Job item: Please reproduce the entries exactly, skipping each picture.

Exercise input:
────

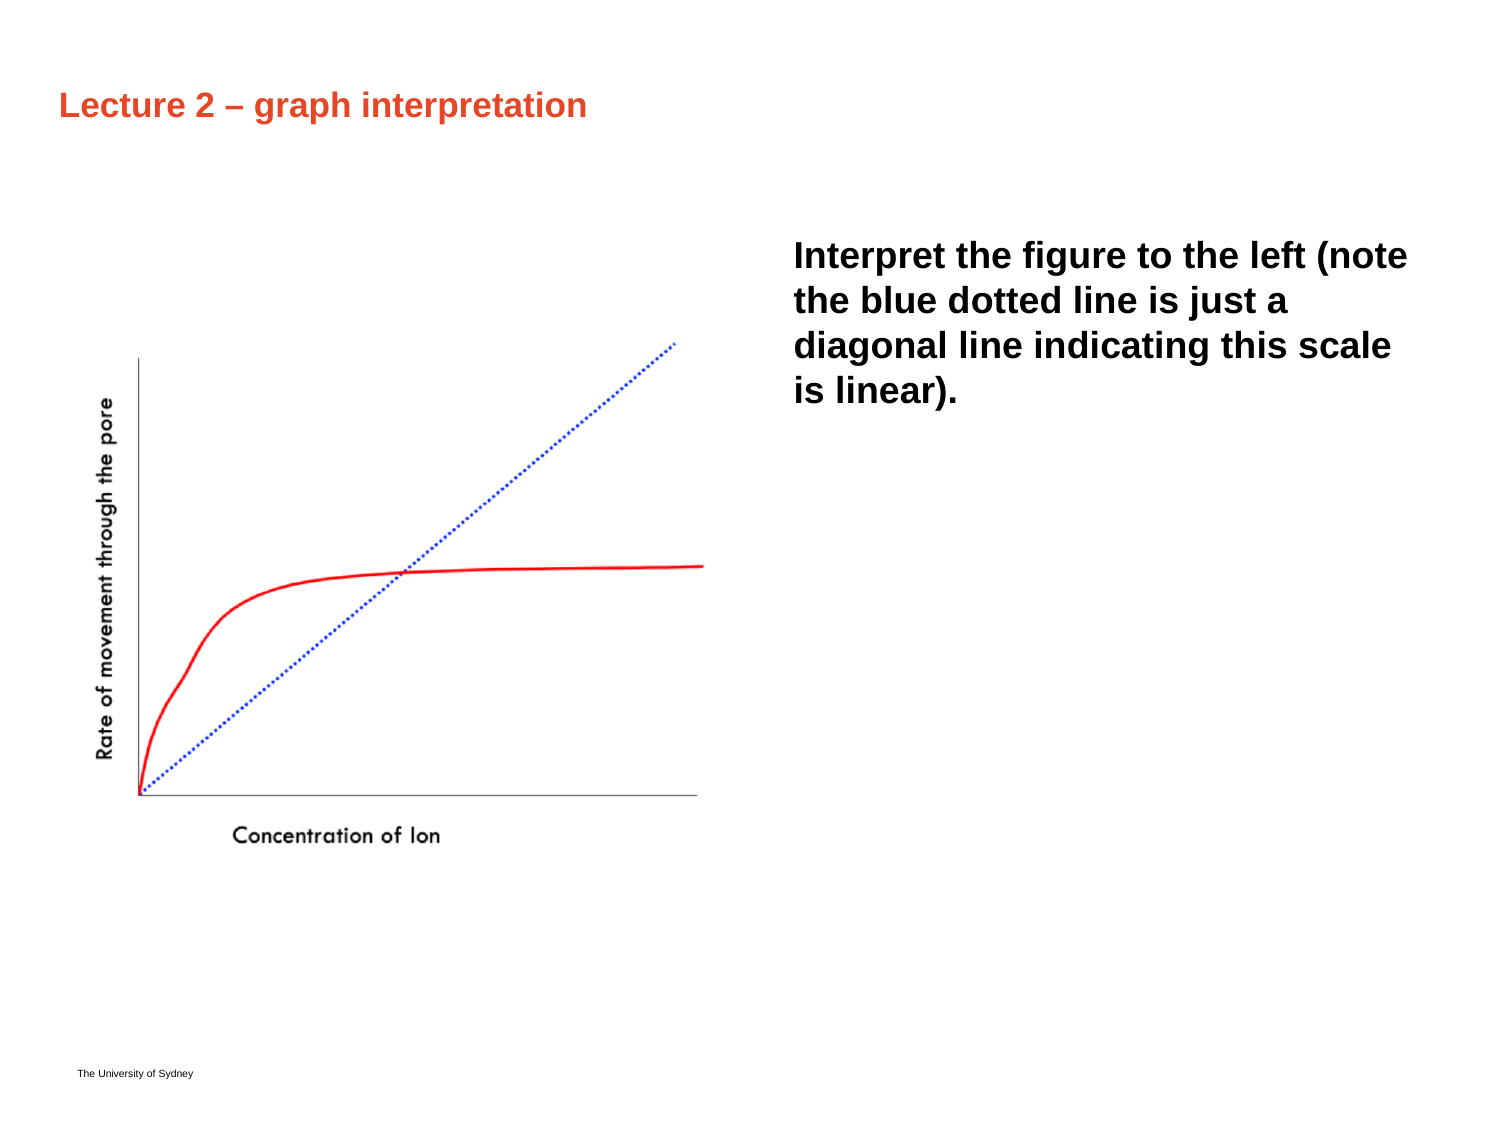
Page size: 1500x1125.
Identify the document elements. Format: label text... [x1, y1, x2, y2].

title Lecture 2 – graph interpretation [58, 82, 1442, 189]
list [58, 327, 722, 861]
list Interpret the figure to the left (note the blue dotted line is just a diagonal line indicating this scale is linear). [778, 223, 1442, 966]
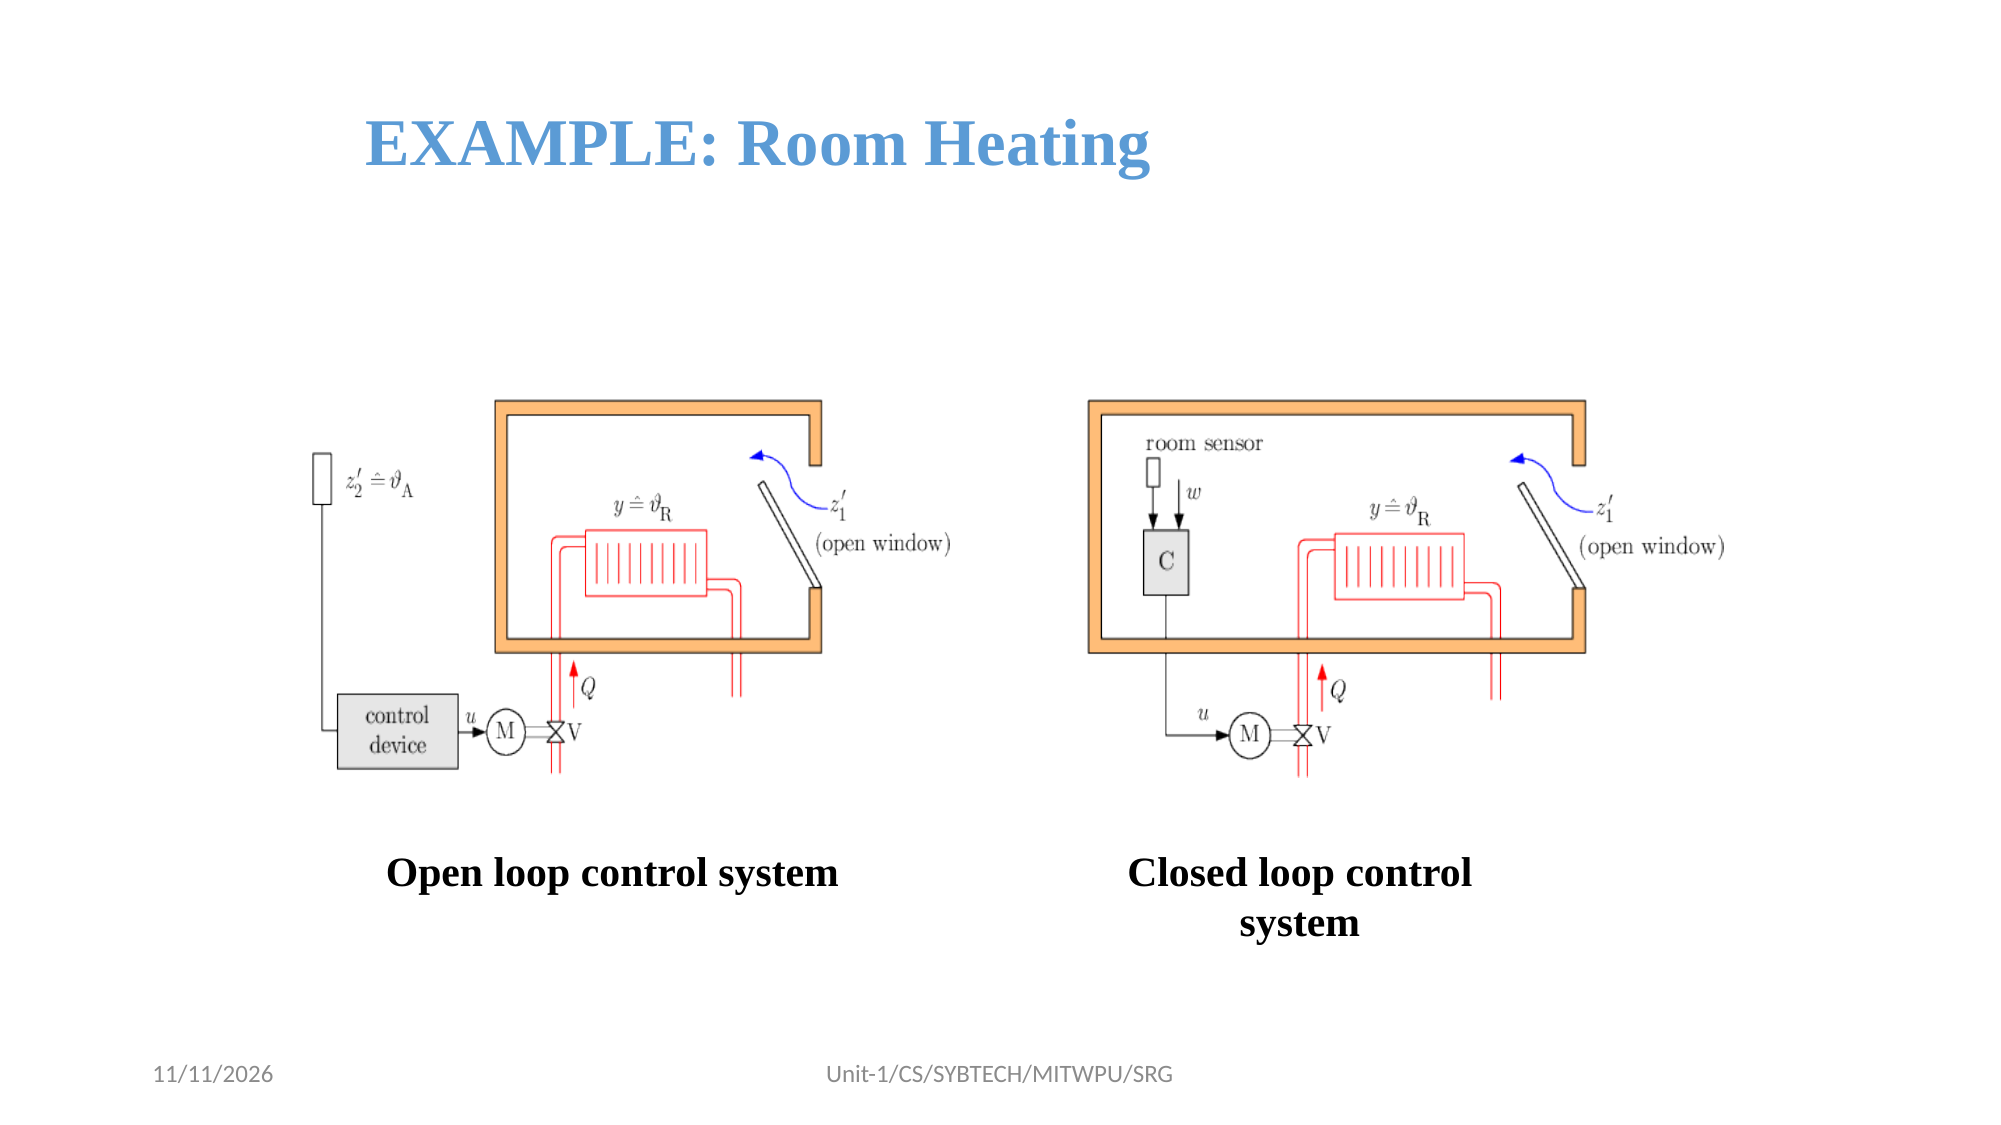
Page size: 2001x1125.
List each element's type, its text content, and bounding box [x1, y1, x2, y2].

────

Completed exercise:
Page size: 1500x1125.
Identify the document elements. Format: label text... [x1, y1, x2, y2].

title Lecture 2 – graph interpretation [58, 82, 1442, 189]
list [58, 327, 722, 861]
list Interpret the figure to the left (note the blue dotted line is just a diagonal line indicating this scale is linear). [778, 223, 1442, 966]
Page size: 2001x1125.
List each element's type, its text content, and bounding box [x1, y1, x2, y2].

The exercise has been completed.